WASHINGTONMedicare codes for oncology services have been in transition over the past few years, and oncologists are dealing with more changes now as Medicare moves from the temporary G-codes used in 2005 to cover administration of chemotherapy and other services to the permanent Current Procedural Terminology or CPT codes, which kicked in this year.
Overall, changes in the codes have not had the optimal result for office-based oncologists, said Roberta Buell, MBA, vice president of provider services and reimbursement for P4 Healthcare, Columbia, Maryland, and a consultant in oncology reimbursement.
Speaking at the Community Oncology Alliance's annual meeting, Ms. Buell told the audience that the new Medicare coding changes have lowered reimbursements substantially for oncologists from those obtained with the transitional payment rate in 2004.
"I want to talk about why coding may be a rip-off, if you expect that coding would make up the 32% in the transitional drug administration rates from 2004," she said. "We all have to be careful right this minute. We should not let private payers go down the same road Medicare did."

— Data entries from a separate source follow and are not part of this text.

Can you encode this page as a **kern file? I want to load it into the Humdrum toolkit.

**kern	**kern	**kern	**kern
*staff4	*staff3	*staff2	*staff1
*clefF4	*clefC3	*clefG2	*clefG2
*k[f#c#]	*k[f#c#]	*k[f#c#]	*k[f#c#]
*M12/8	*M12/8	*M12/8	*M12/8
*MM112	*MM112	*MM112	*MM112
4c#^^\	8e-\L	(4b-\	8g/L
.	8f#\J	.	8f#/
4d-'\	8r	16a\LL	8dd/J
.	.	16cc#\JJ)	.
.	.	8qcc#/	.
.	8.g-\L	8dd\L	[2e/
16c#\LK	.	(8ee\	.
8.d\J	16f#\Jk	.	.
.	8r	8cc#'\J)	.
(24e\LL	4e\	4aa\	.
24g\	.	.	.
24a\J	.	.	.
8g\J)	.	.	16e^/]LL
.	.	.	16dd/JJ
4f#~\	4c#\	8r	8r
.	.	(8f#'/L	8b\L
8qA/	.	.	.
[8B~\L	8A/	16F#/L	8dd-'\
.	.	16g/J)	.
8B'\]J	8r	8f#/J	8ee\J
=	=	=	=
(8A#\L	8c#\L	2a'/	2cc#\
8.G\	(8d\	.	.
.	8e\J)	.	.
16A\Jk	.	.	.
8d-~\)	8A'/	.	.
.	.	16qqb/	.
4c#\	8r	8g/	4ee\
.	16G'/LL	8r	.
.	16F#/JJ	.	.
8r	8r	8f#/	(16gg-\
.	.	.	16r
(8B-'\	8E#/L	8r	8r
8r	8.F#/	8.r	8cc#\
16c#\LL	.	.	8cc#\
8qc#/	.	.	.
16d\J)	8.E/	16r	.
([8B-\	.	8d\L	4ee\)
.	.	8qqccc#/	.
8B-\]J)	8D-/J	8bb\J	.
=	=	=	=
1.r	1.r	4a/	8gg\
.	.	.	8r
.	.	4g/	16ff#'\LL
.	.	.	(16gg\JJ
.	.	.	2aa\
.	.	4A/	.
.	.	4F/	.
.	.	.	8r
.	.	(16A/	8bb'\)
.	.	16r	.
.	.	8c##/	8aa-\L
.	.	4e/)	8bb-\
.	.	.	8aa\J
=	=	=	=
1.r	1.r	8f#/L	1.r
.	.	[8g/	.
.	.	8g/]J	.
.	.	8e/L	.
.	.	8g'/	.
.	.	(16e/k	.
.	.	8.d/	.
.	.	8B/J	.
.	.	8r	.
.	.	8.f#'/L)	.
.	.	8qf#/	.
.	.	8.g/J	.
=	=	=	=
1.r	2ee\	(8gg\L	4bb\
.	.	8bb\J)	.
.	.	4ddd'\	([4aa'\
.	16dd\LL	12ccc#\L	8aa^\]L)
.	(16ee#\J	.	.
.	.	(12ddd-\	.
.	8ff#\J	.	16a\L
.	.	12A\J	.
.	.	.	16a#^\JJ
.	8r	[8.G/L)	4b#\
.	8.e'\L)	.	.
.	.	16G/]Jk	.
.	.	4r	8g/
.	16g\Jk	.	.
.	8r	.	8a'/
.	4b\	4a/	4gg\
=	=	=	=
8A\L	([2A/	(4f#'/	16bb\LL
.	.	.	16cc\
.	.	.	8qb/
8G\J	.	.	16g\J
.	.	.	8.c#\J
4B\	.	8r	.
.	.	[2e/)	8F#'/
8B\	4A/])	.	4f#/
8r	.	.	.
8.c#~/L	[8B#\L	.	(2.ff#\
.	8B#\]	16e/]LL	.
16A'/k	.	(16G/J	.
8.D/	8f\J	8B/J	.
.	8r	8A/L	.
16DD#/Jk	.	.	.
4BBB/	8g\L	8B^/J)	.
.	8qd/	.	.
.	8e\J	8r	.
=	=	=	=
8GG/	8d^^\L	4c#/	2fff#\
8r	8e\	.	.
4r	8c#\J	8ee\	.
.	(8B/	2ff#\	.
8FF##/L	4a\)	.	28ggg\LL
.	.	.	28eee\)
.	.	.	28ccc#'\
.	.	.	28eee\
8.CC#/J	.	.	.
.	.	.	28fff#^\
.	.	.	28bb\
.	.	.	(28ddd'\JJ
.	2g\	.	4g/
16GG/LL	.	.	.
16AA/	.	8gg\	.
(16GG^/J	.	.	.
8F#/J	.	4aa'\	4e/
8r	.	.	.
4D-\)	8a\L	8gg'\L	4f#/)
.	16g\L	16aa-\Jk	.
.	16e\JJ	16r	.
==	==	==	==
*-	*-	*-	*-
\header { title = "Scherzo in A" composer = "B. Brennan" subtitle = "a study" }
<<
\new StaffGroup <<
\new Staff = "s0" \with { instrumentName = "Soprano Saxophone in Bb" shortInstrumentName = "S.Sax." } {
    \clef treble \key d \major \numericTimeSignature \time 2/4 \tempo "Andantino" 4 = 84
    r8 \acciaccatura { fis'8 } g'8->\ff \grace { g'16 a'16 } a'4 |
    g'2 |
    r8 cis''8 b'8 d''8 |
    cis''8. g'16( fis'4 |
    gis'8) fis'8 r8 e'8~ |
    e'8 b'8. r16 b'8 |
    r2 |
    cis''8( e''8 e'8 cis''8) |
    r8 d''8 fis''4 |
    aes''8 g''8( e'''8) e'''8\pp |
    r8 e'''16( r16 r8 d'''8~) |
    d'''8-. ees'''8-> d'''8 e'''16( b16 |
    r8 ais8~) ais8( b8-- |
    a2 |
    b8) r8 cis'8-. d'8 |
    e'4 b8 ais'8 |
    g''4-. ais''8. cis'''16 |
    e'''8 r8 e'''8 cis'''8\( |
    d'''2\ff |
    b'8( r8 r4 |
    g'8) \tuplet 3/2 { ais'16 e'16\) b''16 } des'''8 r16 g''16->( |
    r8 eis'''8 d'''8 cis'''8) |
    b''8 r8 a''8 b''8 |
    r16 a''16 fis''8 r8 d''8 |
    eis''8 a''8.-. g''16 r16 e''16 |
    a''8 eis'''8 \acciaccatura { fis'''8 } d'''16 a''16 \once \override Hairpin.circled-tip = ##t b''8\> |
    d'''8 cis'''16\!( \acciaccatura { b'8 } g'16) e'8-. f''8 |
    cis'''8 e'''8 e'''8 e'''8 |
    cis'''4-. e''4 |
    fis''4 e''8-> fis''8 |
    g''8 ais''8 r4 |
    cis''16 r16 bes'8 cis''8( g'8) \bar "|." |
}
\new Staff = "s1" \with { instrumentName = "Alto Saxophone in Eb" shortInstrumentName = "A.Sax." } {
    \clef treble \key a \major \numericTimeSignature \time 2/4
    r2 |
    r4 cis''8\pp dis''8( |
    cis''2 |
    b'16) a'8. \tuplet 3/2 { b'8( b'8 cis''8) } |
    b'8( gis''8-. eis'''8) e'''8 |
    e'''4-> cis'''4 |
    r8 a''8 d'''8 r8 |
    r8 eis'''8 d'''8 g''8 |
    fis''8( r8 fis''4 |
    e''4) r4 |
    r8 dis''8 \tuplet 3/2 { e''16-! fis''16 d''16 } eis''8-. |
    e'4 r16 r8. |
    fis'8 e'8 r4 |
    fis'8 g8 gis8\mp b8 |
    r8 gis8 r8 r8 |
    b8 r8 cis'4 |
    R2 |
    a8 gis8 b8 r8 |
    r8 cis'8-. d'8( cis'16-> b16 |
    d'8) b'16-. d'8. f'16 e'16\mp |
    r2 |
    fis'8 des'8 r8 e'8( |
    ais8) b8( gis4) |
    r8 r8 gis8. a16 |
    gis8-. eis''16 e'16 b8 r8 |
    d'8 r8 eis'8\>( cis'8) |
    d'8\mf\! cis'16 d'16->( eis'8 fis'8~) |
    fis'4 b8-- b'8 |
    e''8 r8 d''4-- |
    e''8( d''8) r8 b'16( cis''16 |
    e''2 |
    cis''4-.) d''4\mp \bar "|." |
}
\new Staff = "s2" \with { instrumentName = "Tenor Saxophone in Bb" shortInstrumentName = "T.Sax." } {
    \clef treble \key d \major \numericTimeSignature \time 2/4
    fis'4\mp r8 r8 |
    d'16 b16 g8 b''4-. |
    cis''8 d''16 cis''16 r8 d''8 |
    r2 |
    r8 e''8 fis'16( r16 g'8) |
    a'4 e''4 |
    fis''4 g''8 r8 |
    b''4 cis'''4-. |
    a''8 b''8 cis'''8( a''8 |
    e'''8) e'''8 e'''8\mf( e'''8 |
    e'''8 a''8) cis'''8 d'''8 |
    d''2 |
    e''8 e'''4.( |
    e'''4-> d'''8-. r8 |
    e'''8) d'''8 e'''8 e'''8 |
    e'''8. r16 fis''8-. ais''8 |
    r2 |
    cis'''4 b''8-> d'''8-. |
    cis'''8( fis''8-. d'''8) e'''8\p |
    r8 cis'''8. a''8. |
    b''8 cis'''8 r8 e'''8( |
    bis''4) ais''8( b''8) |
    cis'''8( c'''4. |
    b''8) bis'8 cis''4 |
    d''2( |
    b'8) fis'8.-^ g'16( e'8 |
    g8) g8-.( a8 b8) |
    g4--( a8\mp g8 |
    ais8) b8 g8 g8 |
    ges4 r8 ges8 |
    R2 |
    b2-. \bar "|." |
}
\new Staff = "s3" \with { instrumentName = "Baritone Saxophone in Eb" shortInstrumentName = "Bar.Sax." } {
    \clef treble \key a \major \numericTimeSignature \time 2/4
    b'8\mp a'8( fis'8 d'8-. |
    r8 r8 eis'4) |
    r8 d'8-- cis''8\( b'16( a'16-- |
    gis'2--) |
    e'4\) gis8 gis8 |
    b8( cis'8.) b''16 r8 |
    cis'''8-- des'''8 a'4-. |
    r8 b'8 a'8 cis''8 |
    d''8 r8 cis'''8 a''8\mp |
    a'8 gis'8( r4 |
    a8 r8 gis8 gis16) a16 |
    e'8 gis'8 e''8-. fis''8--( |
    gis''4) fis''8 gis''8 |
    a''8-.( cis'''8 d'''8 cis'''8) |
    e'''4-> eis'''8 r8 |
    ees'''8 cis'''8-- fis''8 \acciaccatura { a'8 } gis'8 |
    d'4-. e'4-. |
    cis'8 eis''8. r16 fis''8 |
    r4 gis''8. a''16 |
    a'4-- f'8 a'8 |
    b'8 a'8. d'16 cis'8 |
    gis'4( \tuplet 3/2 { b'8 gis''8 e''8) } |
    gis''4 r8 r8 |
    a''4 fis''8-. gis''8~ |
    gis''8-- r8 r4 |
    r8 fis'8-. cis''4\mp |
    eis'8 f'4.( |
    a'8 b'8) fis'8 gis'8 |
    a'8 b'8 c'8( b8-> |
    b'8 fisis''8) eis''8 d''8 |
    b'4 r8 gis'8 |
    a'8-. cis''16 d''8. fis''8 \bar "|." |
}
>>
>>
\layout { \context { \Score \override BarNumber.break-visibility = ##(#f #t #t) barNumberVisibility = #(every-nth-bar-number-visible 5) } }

In 2006, an important general principle for oncologists is that only one initial code is allowed per day, Ms. Buell said. Before and after infusions and pushes must always be categorized as sequential or concurrent to sequential. One concurrent code per day can be billed.
Any infusion of 15 minutes or less must be coded as a pusha rule that affects reimbursement for the administration of many supportive drugs, she pointed out. What's more, following each infusion's initial hour, the time spent must be more than 30 minutes to be coded and billed, another rule that may lower reimbursements.
The overall impact of the drug administration coding changes since 2004 has been significant, with many protocols having reimbursement decreases of 20% to 30% and some as much as 54%, Ms. Buell said.